The reason to include the barley is to bulk up the filling and use less meat:
all the flavours of a proper beef stew, while the barley reduces the amount of beef needed while still retaining all the flavour
If you want to stay close to the recipe (and it's up to you whether you want to or not), you probably want to use something that retains a bit of a bite and doesn't disintegrate into your sauce. Instead of barley, most whole grains should work, from wheat berries to rice, and I would pick wholegrain rice over white, given the choice. Considering that you need only 100g, you could - if you are really determined - ask your local bakery for a cup of whole grains, they might have wheat or spelt berries for some of their breads, or check an organic store if your local supermarket is too limited.

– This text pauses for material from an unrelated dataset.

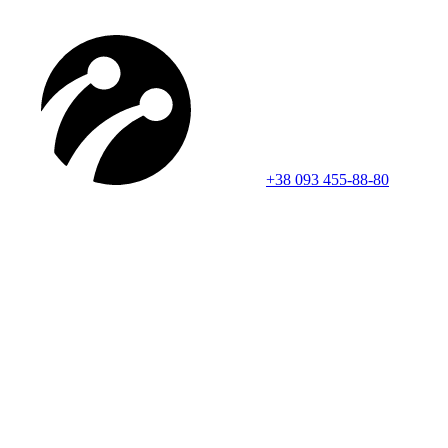
+38 093 455-88-80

Lentils are always mushier, because they have a soft center in a thicker skin. Once that breaks, the lentil is prone to disintegrate. You can mitigate that a bit if you cook them with salt (contrary to the often-repeated advice to avoid salt). Flavor-wise, lentils are a common choice as meat substitute, so while you wouldn't be that close to the original, the results should still be good. Choose a type of lentils that is used for salads - so black and green (verte de puy) sound good. They will darken your sauce a bit, but that's fine considering the given ingredients. Do not precook them, if you are going to simmer them quite a while in the sauce as per the recipe - or if you do, only very briefly, five to ten minutes perhaps. You may want to adjust the lentils-to-liquid ratio though. The rule of thumb is one part lentils to two parts of water, while barley needs between 2.5 and 3.5 parts, so 150g lentils plus 550g water should give you roughly the same consistency as 100g barley + 350ml (absorbed) +250ml (leftover for the sauce) water. But that's just a ballpark number, cooking time and evaporation will influence this, so use common (cooking) sense and aim for the usual cottage pie filling consistency.